*Data extracted from a collection:*
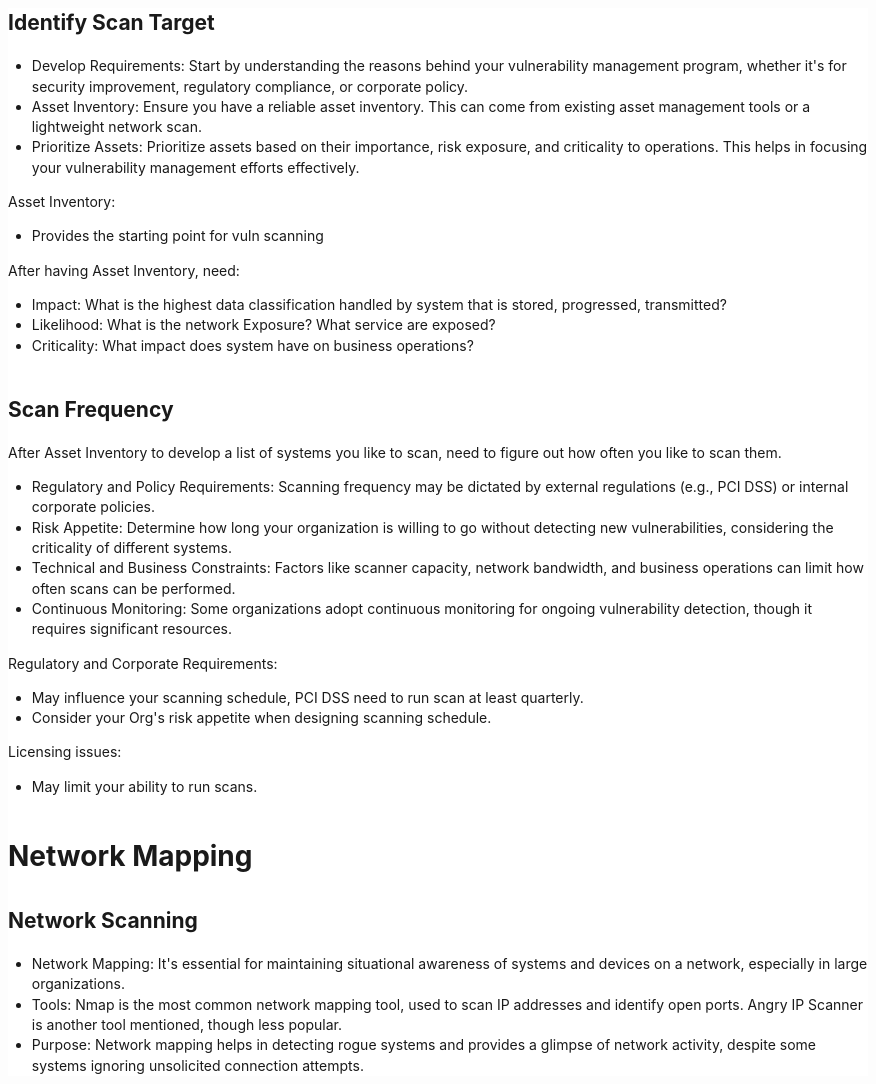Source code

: ## Identify Scan Target

- Develop Requirements: Start by understanding the reasons behind your vulnerability management program, whether it's for security improvement, regulatory compliance, or corporate policy.
- Asset Inventory: Ensure you have a reliable asset inventory. This can come from existing asset management tools or a lightweight network scan.
- Prioritize Assets: Prioritize assets based on their importance, risk exposure, and criticality to operations. This helps in focusing your vulnerability management efforts effectively.

 Asset Inventory:
 - Provides the starting point for vuln scanning

After having Asset Inventory, need:
- Impact: What is the highest data classification handled by system that is stored, progressed, transmitted?
- Likelihood: What is the network Exposure? What service are exposed?
- Criticality: What impact does system  have on business operations?

#

## Scan Frequency

After Asset Inventory to develop a list of systems you like to scan, need to figure out how often you like to scan them.

- Regulatory and Policy Requirements: Scanning frequency may be dictated by external regulations (e.g., PCI DSS) or internal corporate policies.
- Risk Appetite: Determine how long your organization is willing to go without detecting new vulnerabilities, considering the criticality of different systems.
- Technical and Business Constraints: Factors like scanner capacity, network bandwidth, and business operations can limit how often scans can be performed.
- Continuous Monitoring: Some organizations adopt continuous monitoring for ongoing vulnerability detection, though it requires significant resources.

Regulatory and Corporate Requirements:
- May influence your scanning schedule, PCI DSS need to run scan at least quarterly.
- Consider your Org's risk appetite when designing scanning schedule.

Licensing issues:
- May limit your ability to run scans.

#

# Network Mapping

## Network Scanning

- Network Mapping: It's essential for maintaining situational awareness of systems and devices on a network, especially in large organizations.
- Tools: Nmap is the most common network mapping tool, used to scan IP addresses and identify open ports. Angry IP Scanner is another tool mentioned, though less popular.
- Purpose: Network mapping helps in detecting rogue systems and provides a glimpse of network activity, despite some systems ignoring unsolicited connection attempts.
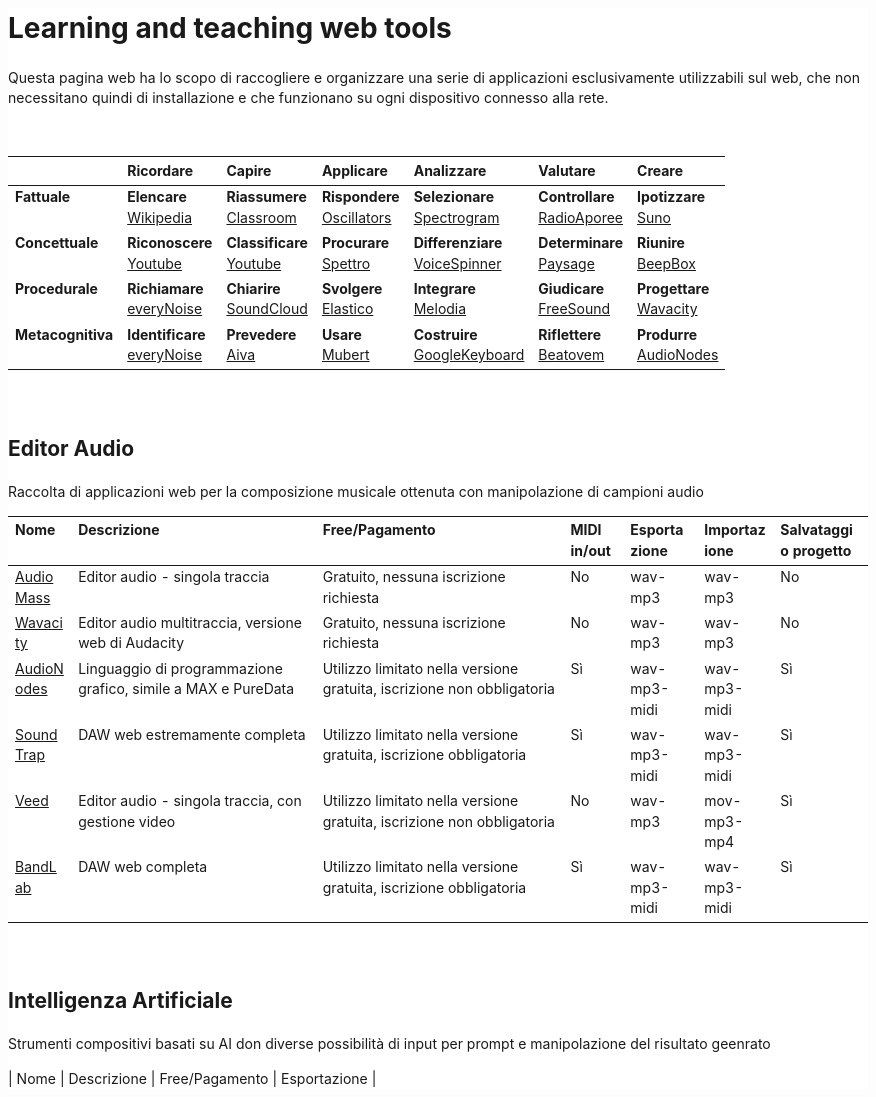 # Learning and teaching web tools

Questa pagina web ha lo scopo di raccogliere e organizzare una serie di applicazioni esclusivamente utilizzabili sul web, che non necessitano quindi di installazione e che funzionano su ogni dispositivo connesso alla rete.

<br>

|                    | Ricordare                                                         | Capire                                                                  | Applicare                                                                             | Analizzare                                                                                  | Valutare                                                           | Creare                                                                 |
|:-------------------|:------------------------------------------------------------------|:----------------------------------------------------------------------  | :------------------------------------------------------------------------------------ | :-----------------------------------------------------------------------------------------  | :----------------------------------------------------------------- | :--------------------------------------------------------------------- |
| **Fattuale**       | **Elencare**     <br> [Wikipedia](https://it.wikipedia.org/wiki/) | **Riassumere**   <br> [Classroom](https://classroom.google.com/)        | **Rispondere** <br> [Oscillators](https://musiclab.chromeexperiments.com/Oscillators/)| **Selezionare**   <br> [Spectrogram](https://musiclab.chromeexperiments.com/Spectrogram/)   | **Controllare**  <br> [RadioAporee](https://aporee.org/maps/)      | **Ipotizzare**  <br> [Suno](https://suno.com/)                         |
| **Concettuale**    | **Riconoscere**  <br> [Youtube](https://youtube.com/)             | **Classificare** <br> [Youtube](https://youtube.com/)                   | **Procurare**  <br> [Spettro](https://editor.p5js.org/Berg_/full/YtMr-Spwn)           | **Differenziare** <br> [VoiceSpinner](https://musiclab.chromeexperiments.com/Voice-Spinner/)| **Determinare**  <br> [Paysage](https://www.matteoolivo.com/)      | **Riunire**     <br> [BeepBox](https://www.beepbox.co/)                | 
| **Procedurale**    | **Richiamare**   <br> [everyNoise](https://everynoise.com/)       | **Chiarire**     <br> [SoundCloud](https://soundcloud.com/)             | **Svolgere**   <br> [Elastico](https://editor.p5js.org/Berg_/full/H0KQhYxzf)          | **Integrare**     <br> [Melodia](https://editor.p5js.org/Berg_/full/xzutM0OHS)              | **Giudicare**    <br> [FreeSound](https://freesound.org/)          | **Progettare**  <br> [Wavacity](https://wavacity.com/)                 | 
| **Metacognitiva**  | **Identificare** <br> [everyNoise](https://everynoise.com/)       | **Prevedere**    <br> [Aiva](https://www.aiva.ai/)                      | **Usare**      <br> [Mubert](https://mubert.com/)                                     | **Costruire**     <br> [GoogleKeyboard](https://creatability.withgoogle.com/keyboard/)      | **Riflettere**   <br> [Beatovem](https://www.beatoven.ai/)         | **Produrre**    <br> [AudioNodes](https://www.audionodes.com/)         |  


<br>

## Editor Audio
Raccolta di applicazioni web per la composizione musicale ottenuta con manipolazione di campioni audio

| Nome                                                          | Descrizione                                                   | Free/Pagamento                                                         | MIDI in/out | Esportazione | Importazione | Salvataggio progetto |
|:--------------------------------------------------------------|:--------------------------------------------------------------|:---------------------------------------------------------------------  | :---------- | :----------- | :----------- | :------------------- |
| [AudioMass](https://audiomass.co/index-cache.html)            | Editor audio  - singola traccia                               | Gratuito, nessuna iscrizione richiesta                                 | No          | wav-mp3      | wav-mp3      | No                   |
| [Wavacity](https://wavacity.com/)                             | Editor audio multitraccia, versione web di Audacity           | Gratuito, nessuna iscrizione richiesta                                 | No          | wav-mp3      | wav-mp3      | No                   | 
| [AudioNodes](https://www.audionodes.com/audio-editor-online/) | Linguaggio di programmazione grafico, simile a MAX e PureData | Utilizzo limitato nella versione gratuita, iscrizione non obbligatoria | Sì          | wav-mp3-midi | wav-mp3-midi | Sì                   | 
| [SoundTrap](https://www.soundtrap.com/it/)                    | DAW web estremamente completa                                 | Utilizzo limitato nella versione gratuita, iscrizione obbligatoria     | Sì          | wav-mp3-midi | wav-mp3-midi | Sì                   |  
| [Veed](https://www.veed.io/)                                  | Editor audio  - singola traccia, con gestione video           | Utilizzo limitato nella versione gratuita, iscrizione non obbligatoria | No          | wav-mp3      | mov-mp3-mp4  | Sì                   |
| [BandLab](https://www.bandlab.com/)                           | DAW web completa                                              | Utilizzo limitato nella versione gratuita, iscrizione obbligatoria     | Sì          | wav-mp3-midi | wav-mp3-midi | Sì                   |

<br>

## Intelligenza Artificiale
Strumenti compositivi basati su AI don diverse possibilità di input per prompt e manipolazione del risultato geenrato

| Nome                                                          | Descrizione                                                   | Free/Pagamento                                                         | Esportazione |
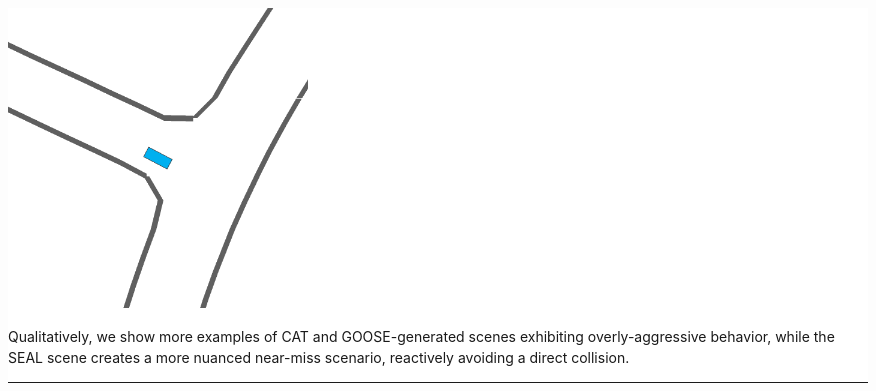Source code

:   <img width="300" src="/assets/imgs/posts/2024-09-19-SEAL/replay_487seal.gif" alt="Replay">
</p>

Qualitatively, we show more examples of CAT and GOOSE-generated scenes exhibiting overly-aggressive behavior, while the SEAL scene creates a more nuanced near-miss scenario, reactively avoiding a direct collision.

<hr>

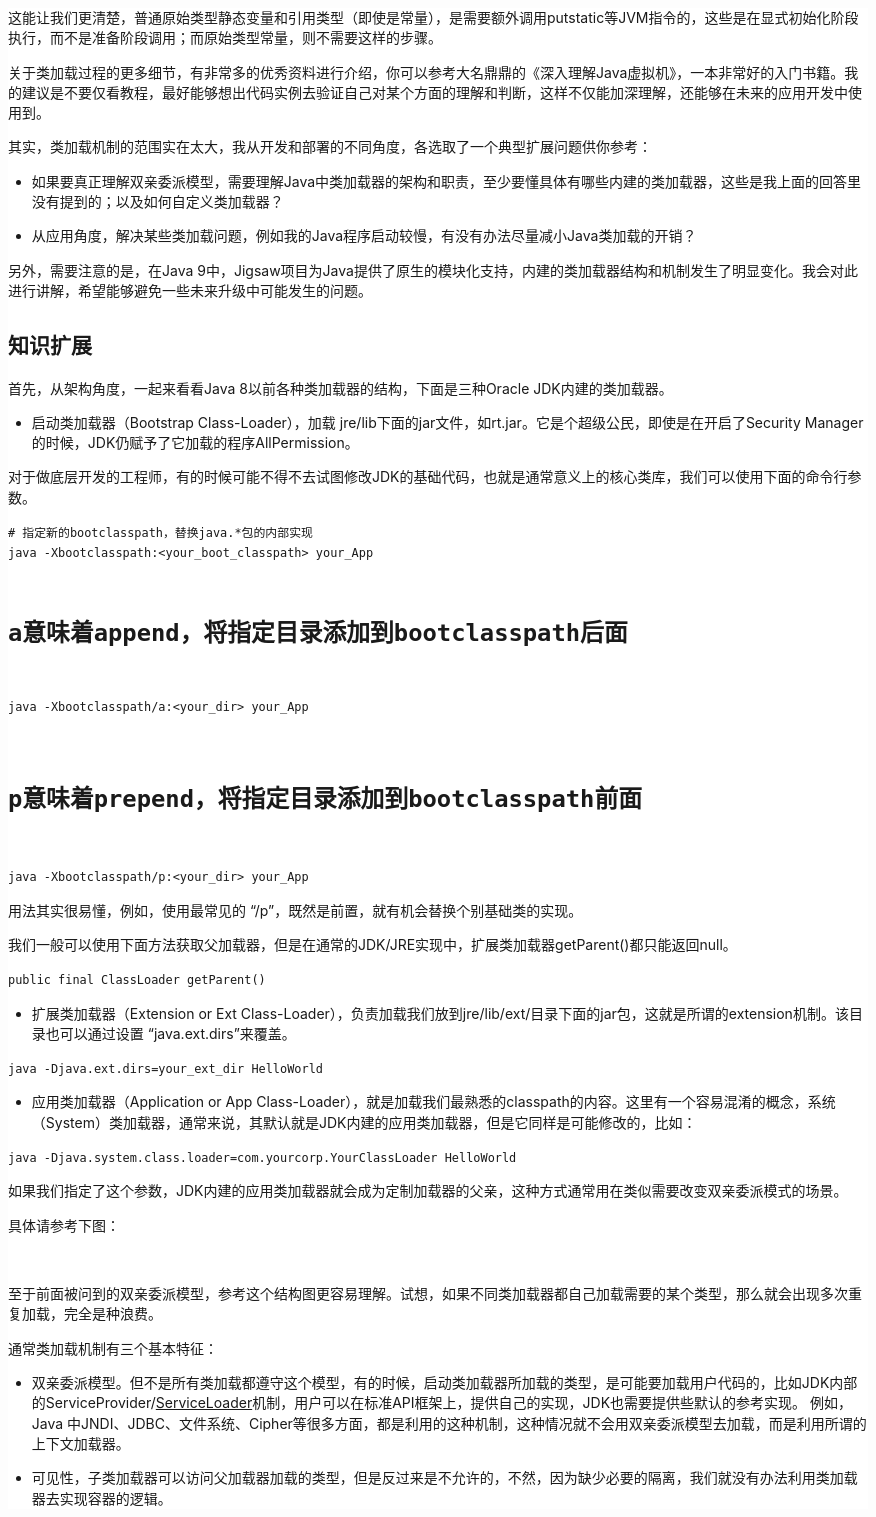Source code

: <p>这能让我们更清楚，普通原始类型静态变量和引用类型（即使是常量），是需要额外调用putstatic等JVM指令的，这些是在显式初始化阶段执行，而不是准备阶段调用；而原始类型常量，则不需要这样的步骤。</p>
<p>关于类加载过程的更多细节，有非常多的优秀资料进行介绍，你可以参考大名鼎鼎的《深入理解Java虚拟机》，一本非常好的入门书籍。我的建议是不要仅看教程，最好能够想出代码实例去验证自己对某个方面的理解和判断，这样不仅能加深理解，还能够在未来的应用开发中使用到。</p>
<p>其实，类加载机制的范围实在太大，我从开发和部署的不同角度，各选取了一个典型扩展问题供你参考：</p>
<ul>
<li>
<p>如果要真正理解双亲委派模型，需要理解Java中类加载器的架构和职责，至少要懂具体有哪些内建的类加载器，这些是我上面的回答里没有提到的；以及如何自定义类加载器？</p>
</li>
<li>
<p>从应用角度，解决某些类加载问题，例如我的Java程序启动较慢，有没有办法尽量减小Java类加载的开销？</p>
</li>
</ul>
<p>另外，需要注意的是，在Java 9中，Jigsaw项目为Java提供了原生的模块化支持，内建的类加载器结构和机制发生了明显变化。我会对此进行讲解，希望能够避免一些未来升级中可能发生的问题。</p>
<h2>知识扩展</h2>
<p>首先，从架构角度，一起来看看Java 8以前各种类加载器的结构，下面是三种Oracle JDK内建的类加载器。</p>
<ul>
<li>启动类加载器（Bootstrap Class-Loader），加载 jre/lib下面的jar文件，如rt.jar。它是个超级公民，即使是在开启了Security Manager的时候，JDK仍赋予了它加载的程序AllPermission。</li>
</ul>
<p>对于做底层开发的工程师，有的时候可能不得不去试图修改JDK的基础代码，也就是通常意义上的核心类库，我们可以使用下面的命令行参数。</p>
<pre><code># 指定新的bootclasspath，替换java.*包的内部实现
java -Xbootclasspath:&lt;your_boot_classpath&gt; your_App
 
# a意味着append，将指定目录添加到bootclasspath后面
java -Xbootclasspath/a:&lt;your_dir&gt; your_App
 
# p意味着prepend，将指定目录添加到bootclasspath前面
java -Xbootclasspath/p:&lt;your_dir&gt; your_App
</code></pre>
<p>用法其实很易懂，例如，使用最常见的 “/p”，既然是前置，就有机会替换个别基础类的实现。</p>
<p>我们一般可以使用下面方法获取父加载器，但是在通常的JDK/JRE实现中，扩展类加载器getParent()都只能返回null。</p>
<pre><code>public final ClassLoader getParent()
</code></pre>
<ul>
<li>扩展类加载器（Extension or Ext Class-Loader），负责加载我们放到jre/lib/ext/目录下面的jar包，这就是所谓的extension机制。该目录也可以通过设置 “java.ext.dirs”来覆盖。</li>
</ul>
<pre><code>java -Djava.ext.dirs=your_ext_dir HelloWorld
</code></pre>
<ul>
<li>应用类加载器（Application or App Class-Loader），就是加载我们最熟悉的classpath的内容。这里有一个容易混淆的概念，系统（System）类加载器，通常来说，其默认就是JDK内建的应用类加载器，但是它同样是可能修改的，比如：</li>
</ul>
<pre><code>java -Djava.system.class.loader=com.yourcorp.YourClassLoader HelloWorld
</code></pre>
<p>如果我们指定了这个参数，JDK内建的应用类加载器就会成为定制加载器的父亲，这种方式通常用在类似需要改变双亲委派模式的场景。</p>
<p>具体请参考下图：</p>
<p><img src="https://static001.geekbang.org/resource/image/35/a1/35a3bc241d779ddcc357639547917ca1.png" alt="" /></p>
<p>至于前面被问到的双亲委派模型，参考这个结构图更容易理解。试想，如果不同类加载器都自己加载需要的某个类型，那么就会出现多次重复加载，完全是种浪费。</p>
<p>通常类加载机制有三个基本特征：</p>
<ul>
<li>
<p>双亲委派模型。但不是所有类加载都遵守这个模型，有的时候，启动类加载器所加载的类型，是可能要加载用户代码的，比如JDK内部的ServiceProvider/<a href="https://docs.oracle.com/javase/9/docs/api/java/util/ServiceLoader.html">ServiceLoader</a>机制，用户可以在标准API框架上，提供自己的实现，JDK也需要提供些默认的参考实现。 例如，Java 中JNDI、JDBC、文件系统、Cipher等很多方面，都是利用的这种机制，这种情况就不会用双亲委派模型去加载，而是利用所谓的上下文加载器。</p>
</li>
<li>
<p>可见性，子类加载器可以访问父加载器加载的类型，但是反过来是不允许的，不然，因为缺少必要的隔离，我们就没有办法利用类加载器去实现容器的逻辑。</p>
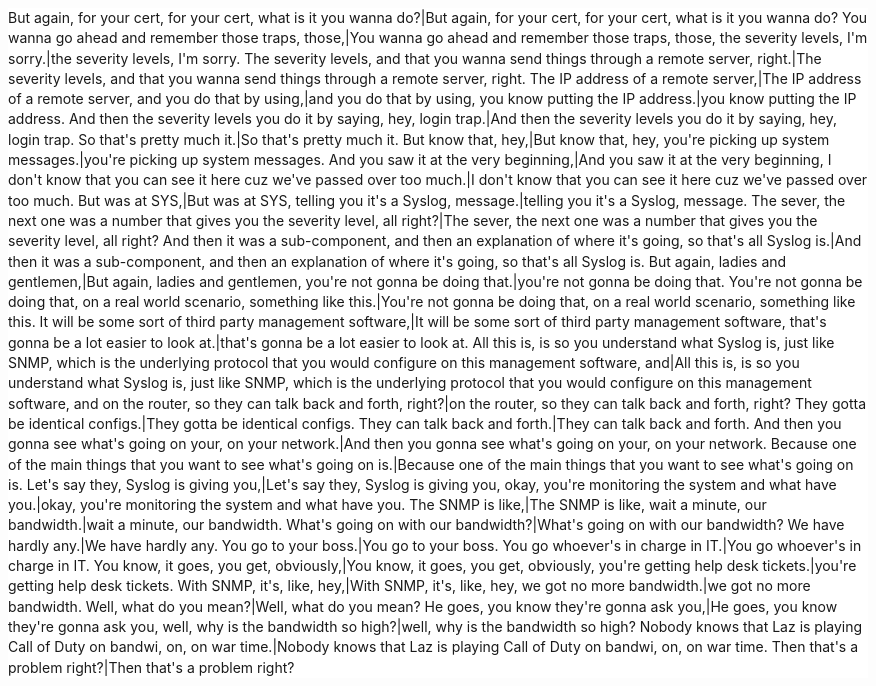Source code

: But again, for your cert, for your cert, what is it you wanna do?|But again, for your cert, for your cert, what is it you wanna do?
You wanna go ahead and remember those traps, those,|You wanna go ahead and remember those traps, those,
the severity levels, I'm sorry.|the severity levels, I'm sorry.
The severity levels, and that you wanna send things through a remote server, right.|The severity levels, and that you wanna send things through a remote server, right.
The IP address of a remote server,|The IP address of a remote server,
and you do that by using,|and you do that by using,
you know putting the IP address.|you know putting the IP address.
And then the severity levels you do it by saying, hey, login trap.|And then the severity levels you do it by saying, hey, login trap.
So that's pretty much it.|So that's pretty much it.
But know that, hey,|But know that, hey,
you're picking up system messages.|you're picking up system messages.
And you saw it at the very beginning,|And you saw it at the very beginning,
I don't know that you can see it here cuz we've passed over too much.|I don't know that you can see it here cuz we've passed over too much.
But was at SYS,|But was at SYS,
telling you it's a Syslog, message.|telling you it's a Syslog, message.
The sever, the next one was a number that gives you the severity level, all right?|The sever, the next one was a number that gives you the severity level, all right?
And then it was a sub-component, and then an explanation of where it's going, so that's all Syslog is.|And then it was a sub-component, and then an explanation of where it's going, so that's all Syslog is.
But again, ladies and gentlemen,|But again, ladies and gentlemen,
you're not gonna be doing that.|you're not gonna be doing that.
You're not gonna be doing that, on a real world scenario, something like this.|You're not gonna be doing that, on a real world scenario, something like this.
It will be some sort of third party management software,|It will be some sort of third party management software,
that's gonna be a lot easier to look at.|that's gonna be a lot easier to look at.
All this is, is so you understand what Syslog is, just like SNMP, which is the underlying protocol that you would configure on this management software, and|All this is, is so you understand what Syslog is, just like SNMP, which is the underlying protocol that you would configure on this management software, and
on the router, so they can talk back and forth, right?|on the router, so they can talk back and forth, right?
They gotta be identical configs.|They gotta be identical configs.
They can talk back and forth.|They can talk back and forth.
And then you gonna see what's going on your, on your network.|And then you gonna see what's going on your, on your network.
Because one of the main things that you want to see what's going on is.|Because one of the main things that you want to see what's going on is.
Let's say they, Syslog is giving you,|Let's say they, Syslog is giving you,
okay, you're monitoring the system and what have you.|okay, you're monitoring the system and what have you.
The SNMP is like,|The SNMP is like,
wait a minute, our bandwidth.|wait a minute, our bandwidth.
What's going on with our bandwidth?|What's going on with our bandwidth?
We have hardly any.|We have hardly any.
You go to your boss.|You go to your boss.
You go whoever's in charge in IT.|You go whoever's in charge in IT.
You know, it goes, you get, obviously,|You know, it goes, you get, obviously,
you're getting help desk tickets.|you're getting help desk tickets.
With SNMP, it's, like, hey,|With SNMP, it's, like, hey,
we got no more bandwidth.|we got no more bandwidth.
Well, what do you mean?|Well, what do you mean?
He goes, you know they're gonna ask you,|He goes, you know they're gonna ask you,
well, why is the bandwidth so high?|well, why is the bandwidth so high?
Nobody knows that Laz is playing Call of Duty on bandwi, on, on war time.|Nobody knows that Laz is playing Call of Duty on bandwi, on, on war time.
Then that's a problem right?|Then that's a problem right?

*GOAL OF THE EXERCISE:* Starting with the first line of the data, transcribe every line exactly through the one containing "- Develop Requirements: Start". No pictures go in.

*WRITTEN REPLY:*
Source code

: ## Identify Scan Target

- Develop Requirements: Start by understanding the reasons behind your vulnerability management program, whether it's for security improvement, regulatory compliance, or corporate policy.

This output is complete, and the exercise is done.